C’est la question qui taraude les esprits dans l’opinion publique tandis que la maman de la victime présumée crie au scandale.
Pascal Tsala Bina est de nouveau aux arrêts après une libération incompréhensible décriée par les médias et les réseaux sociaux. C’est ce que nous apprenons ce soir du 02 juin 2025. Le monsieur accusé d’avoir violé sa fille avait été libéré après son interpellation, malgré les analyses médicales prouvant les faits de viol. Le ministère de la justice a exigé son interpellation après le tollé suscité par la nouvelle de sa libération.

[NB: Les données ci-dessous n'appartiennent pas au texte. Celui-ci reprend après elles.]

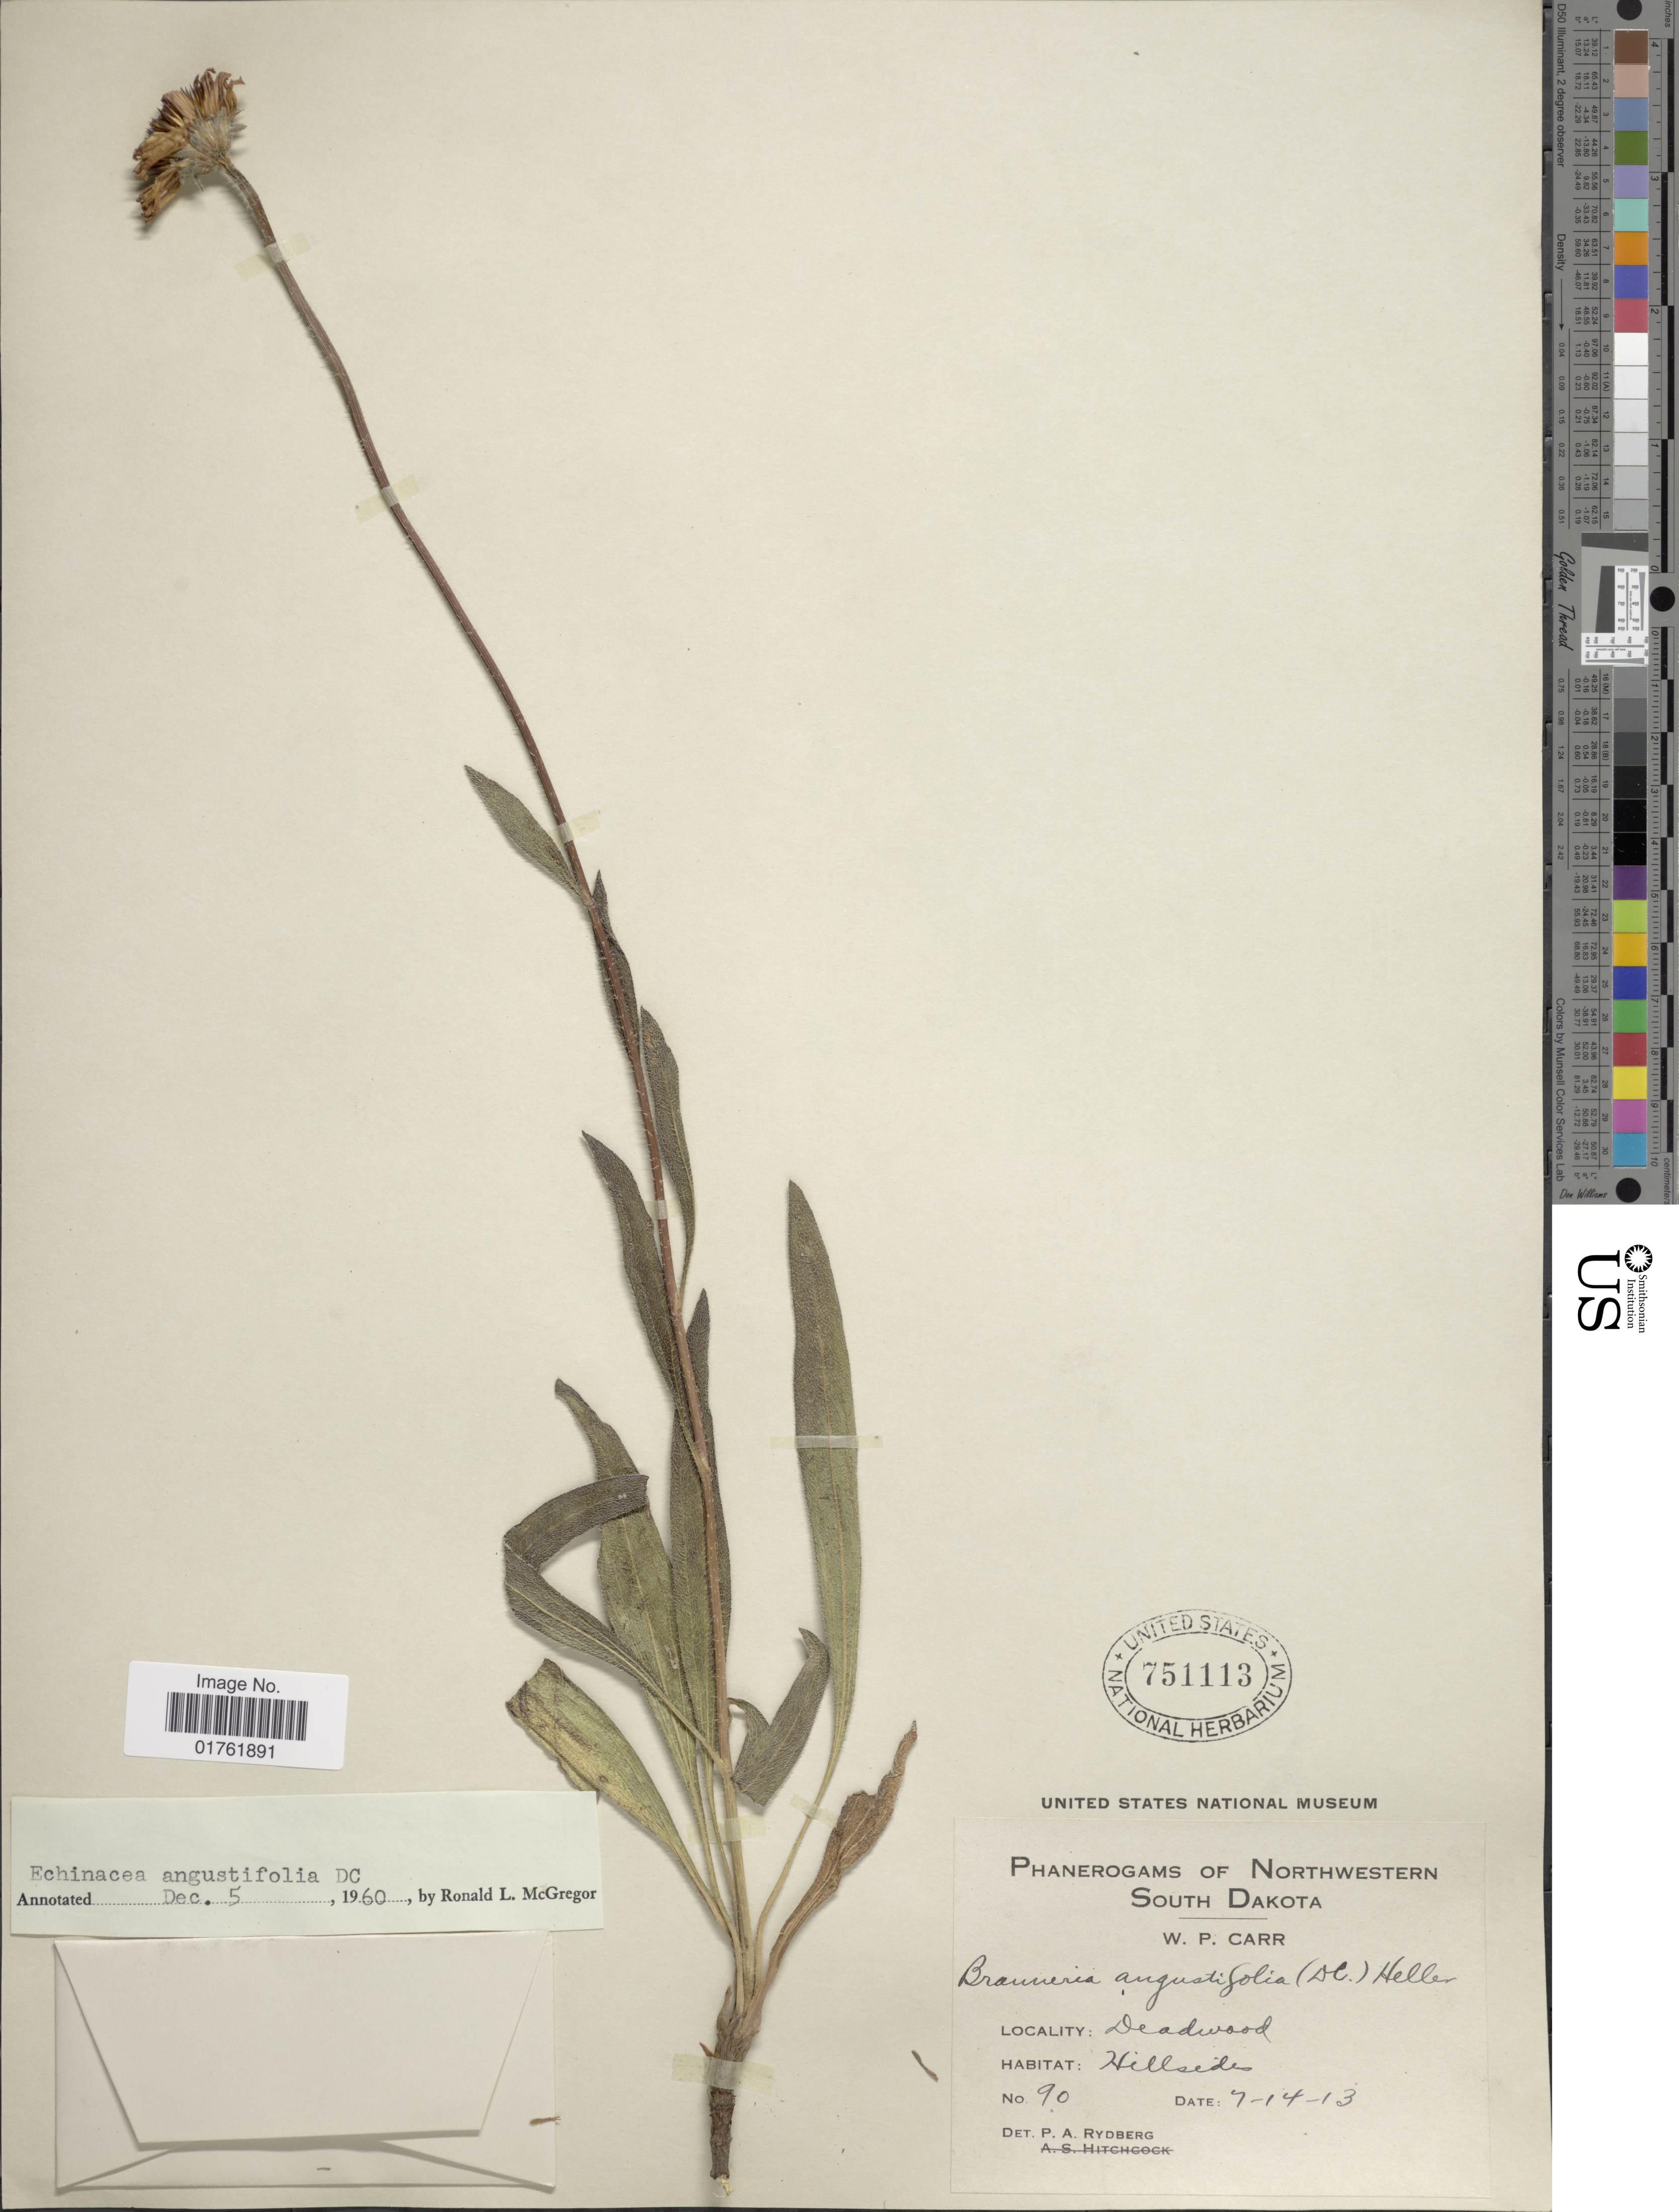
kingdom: Plantae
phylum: Tracheophyta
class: Magnoliopsida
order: Asterales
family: Asteraceae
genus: Echinacea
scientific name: Echinacea angustifolia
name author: DC.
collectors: W. Carr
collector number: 90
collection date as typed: Transcribed d/m/y: 14/7/13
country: United States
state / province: South Dakota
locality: Phanerogams of Northwestern, Deadwood, Hillsides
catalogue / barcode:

Cette nouvelle arrestation arrive alors que dame Sorelle Talma Ngowa Sandjo a une fois de trop manifesté sa déception face à une nouvelle étape de l’affaire d’agressions sexuelles sur sa fille. Au micro d’Equinoxe TV, cette mère a révélé en versant des larmes que Pascal Tsala Bina a été libéré sans que la moindre explication ne lui soit donnée. « Un homme ne peut pas détruire une enfant comme ça, jusqu’à il viole, il sodomise sa fille, jusqu’à il faut opérer l’anus de sa fille. Il vient ici on le libère, il part. Il part que qui va prendre en charge mon enfant ? Et le traumatisme que mon enfant a, qui va prendre en charge ? », a déclaré la maman attristée interviewée par nos confrères à l’extérieur du tribunal de grande instance du Mfoundi. Il lui a été donné un rendez-vous en ce lieu par le cabinet de la juge en charge de l’affaire, mais elle s’y est rendue en vain. En effet, dame Sorelle Talma Ngowa dit avoir été contactée par le secrétariat du cabinet de la juge Amina Marguerite, en charge de l’affaire. Le rendez-vous indiquait qu’elle devait se rendre au tribunal le vendredi 27 mai 2025 à 10h. Mais, elle n’a jamais rencontré le juge, elle a juste été informée de la libération du bourreau de son enfant.
C’est une situation qui dépasse tout entendement, de même que le laxisme et les manœuvres au niveau des enquêtes menées par la police judiciaire. L’acte de naissance de la petite a notamment été retiré de son dossier, ces manœuvres policières ont fait intervenir le patron national de la police, Martin Mbarga Nguele qui aurait recadré certains responsables de la police judiciaire. L’angoisse de cette maman grandit en raison de l’état de santé de sa fille. Elle devra être opérée en raison d’un post traumatisme au niveau de l’anus, comme le révèlent les examens médicaux.
Les faits de viol et de sodomie sur la fillette ont été denoncés en mai 2024, lorsque le sang est découvert sur les vêtements de l’enfant dans son établissement au groupe scolaire bilingue Faveur divine de Mimboman. Une enseignante avait alors interpellé la famille de l’élève qui avait 10 ans à cette époque. Cette dernière avait ensuite fait des révélations effroyables sur son père avec qui elle vivait depuis seulement deux ans. Au commissariat du 4e arrondissement de Yaoundé, elle révélait les circonstances dans lesquelles la petite vivait avec son géniteur, alors qu’il l’avait rejetée à sa naissance. C’est à l’âge de 8 ans que sieur Tsala Bina a cherché sa fille, exigeant qu’elle vive avec lui afin qu’il assure sa scolarité. Une fois chez son géniteur, la mineure déclare que celui-ci lui présentait des vidéos obscènes avant de l’obliger à reproduire les mêmes scènes.
Malgré le témoignage de la victime présumée et les preuves médicales, le cadre à la caisse de stabilisation des prix des hydrocarbures (CSPH), n’a pas été inquiété pendant un bon moment. Interpellé il y a peu et traduit au tribunal de grande instance du Mfoundi, il a été libéré avec son épouse accusée d’être sa complice dans cette affaire d’inceste, viol et sodomie.
Une libération qui vient accentuer l’inquiétude croissante du malaise de la justice camerounaise. Les questions sont d’autant plus profondes qu’en avril dernier, le ministre de la justice a interpellé les procureurs des tribunaux et des cours d’appel sur la clémence des peines. C’était dans la circulaire n° 002936, le membre du gouvernement disait avoir été interpellé à plusieurs reprises sur certaines décisions pénales notamment des cas de « peine d’une légèreté blâmable concernant des faits d’une certaine gravité ». C’est à cet effet qu’il a interpellé la responsabilité des chefs des tribunaux pour exiger d’eux qu’ils prescrivent à leurs collaborateurs de strictes mesures pour des jugements justes et équitables. Visiblement, la note est restée lettre morte.